:: Task description ::
Reproduce the lines from the start of the records through the line containing "Stand with public", inclusive.

:: Extracted data ::
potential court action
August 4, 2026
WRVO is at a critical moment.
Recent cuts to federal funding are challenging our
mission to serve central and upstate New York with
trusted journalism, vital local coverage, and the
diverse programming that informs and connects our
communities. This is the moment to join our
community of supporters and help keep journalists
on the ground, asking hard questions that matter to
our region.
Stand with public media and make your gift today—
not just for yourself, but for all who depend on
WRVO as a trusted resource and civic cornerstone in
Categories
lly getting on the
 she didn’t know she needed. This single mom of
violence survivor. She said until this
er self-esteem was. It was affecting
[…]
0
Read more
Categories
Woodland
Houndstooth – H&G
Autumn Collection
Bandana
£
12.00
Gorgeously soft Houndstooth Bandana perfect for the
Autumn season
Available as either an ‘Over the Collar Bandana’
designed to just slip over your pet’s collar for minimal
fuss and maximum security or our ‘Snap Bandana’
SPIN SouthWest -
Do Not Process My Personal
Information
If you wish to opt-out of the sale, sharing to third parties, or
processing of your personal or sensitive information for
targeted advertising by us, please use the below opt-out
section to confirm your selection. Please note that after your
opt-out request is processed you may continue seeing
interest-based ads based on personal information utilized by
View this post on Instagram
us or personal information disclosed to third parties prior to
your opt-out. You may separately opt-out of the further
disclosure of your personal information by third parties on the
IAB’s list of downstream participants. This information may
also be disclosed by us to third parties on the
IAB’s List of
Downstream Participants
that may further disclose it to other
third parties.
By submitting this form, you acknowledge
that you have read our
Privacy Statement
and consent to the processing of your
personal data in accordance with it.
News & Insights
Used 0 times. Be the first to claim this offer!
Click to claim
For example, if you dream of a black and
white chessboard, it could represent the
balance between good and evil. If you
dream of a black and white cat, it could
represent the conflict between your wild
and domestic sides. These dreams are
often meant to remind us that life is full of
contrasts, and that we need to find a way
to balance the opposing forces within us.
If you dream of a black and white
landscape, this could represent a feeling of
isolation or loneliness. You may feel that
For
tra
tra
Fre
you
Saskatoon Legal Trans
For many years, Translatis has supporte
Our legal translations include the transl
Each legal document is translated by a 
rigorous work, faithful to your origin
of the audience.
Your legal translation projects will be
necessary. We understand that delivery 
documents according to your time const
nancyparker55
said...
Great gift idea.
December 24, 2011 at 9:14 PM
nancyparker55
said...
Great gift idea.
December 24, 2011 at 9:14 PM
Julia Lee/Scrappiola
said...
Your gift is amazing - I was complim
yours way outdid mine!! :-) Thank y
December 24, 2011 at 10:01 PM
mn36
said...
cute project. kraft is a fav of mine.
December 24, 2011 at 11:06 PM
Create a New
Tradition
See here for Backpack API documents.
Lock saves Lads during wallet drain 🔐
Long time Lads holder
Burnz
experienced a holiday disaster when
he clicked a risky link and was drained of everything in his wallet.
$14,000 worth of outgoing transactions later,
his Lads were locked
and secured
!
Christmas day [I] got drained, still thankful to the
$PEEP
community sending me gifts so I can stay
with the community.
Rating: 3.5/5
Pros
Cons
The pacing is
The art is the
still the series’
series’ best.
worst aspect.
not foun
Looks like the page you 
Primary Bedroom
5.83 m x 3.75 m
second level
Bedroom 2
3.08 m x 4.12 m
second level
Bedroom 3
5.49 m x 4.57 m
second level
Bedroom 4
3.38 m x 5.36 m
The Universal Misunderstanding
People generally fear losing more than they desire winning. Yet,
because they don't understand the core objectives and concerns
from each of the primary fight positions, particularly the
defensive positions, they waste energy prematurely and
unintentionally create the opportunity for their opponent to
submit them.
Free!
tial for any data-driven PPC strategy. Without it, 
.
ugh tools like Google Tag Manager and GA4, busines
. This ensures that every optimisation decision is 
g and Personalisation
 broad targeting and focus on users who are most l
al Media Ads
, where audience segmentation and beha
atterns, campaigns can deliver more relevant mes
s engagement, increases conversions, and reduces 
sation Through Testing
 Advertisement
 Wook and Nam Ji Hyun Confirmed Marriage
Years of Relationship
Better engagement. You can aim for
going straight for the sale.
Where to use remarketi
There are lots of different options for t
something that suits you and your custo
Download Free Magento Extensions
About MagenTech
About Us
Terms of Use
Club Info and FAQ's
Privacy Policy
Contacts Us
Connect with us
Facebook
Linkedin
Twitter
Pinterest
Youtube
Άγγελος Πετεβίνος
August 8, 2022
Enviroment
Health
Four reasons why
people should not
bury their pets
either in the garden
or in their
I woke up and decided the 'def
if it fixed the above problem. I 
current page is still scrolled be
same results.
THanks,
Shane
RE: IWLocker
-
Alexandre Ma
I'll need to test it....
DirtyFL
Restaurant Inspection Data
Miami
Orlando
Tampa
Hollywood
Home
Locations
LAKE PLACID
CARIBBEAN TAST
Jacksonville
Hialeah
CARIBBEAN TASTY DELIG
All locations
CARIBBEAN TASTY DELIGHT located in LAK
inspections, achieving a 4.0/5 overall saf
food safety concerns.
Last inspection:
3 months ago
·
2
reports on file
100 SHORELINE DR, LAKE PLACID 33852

:: Your solution ::
potential court action
August 4, 2026
WRVO is at a critical moment.
Recent cuts to federal funding are challenging our
mission to serve central and upstate New York with
trusted journalism, vital local coverage, and the
diverse programming that informs and connects our
communities. This is the moment to join our
community of supporters and help keep journalists
on the ground, asking hard questions that matter to
our region.
Stand with public media and make your gift today—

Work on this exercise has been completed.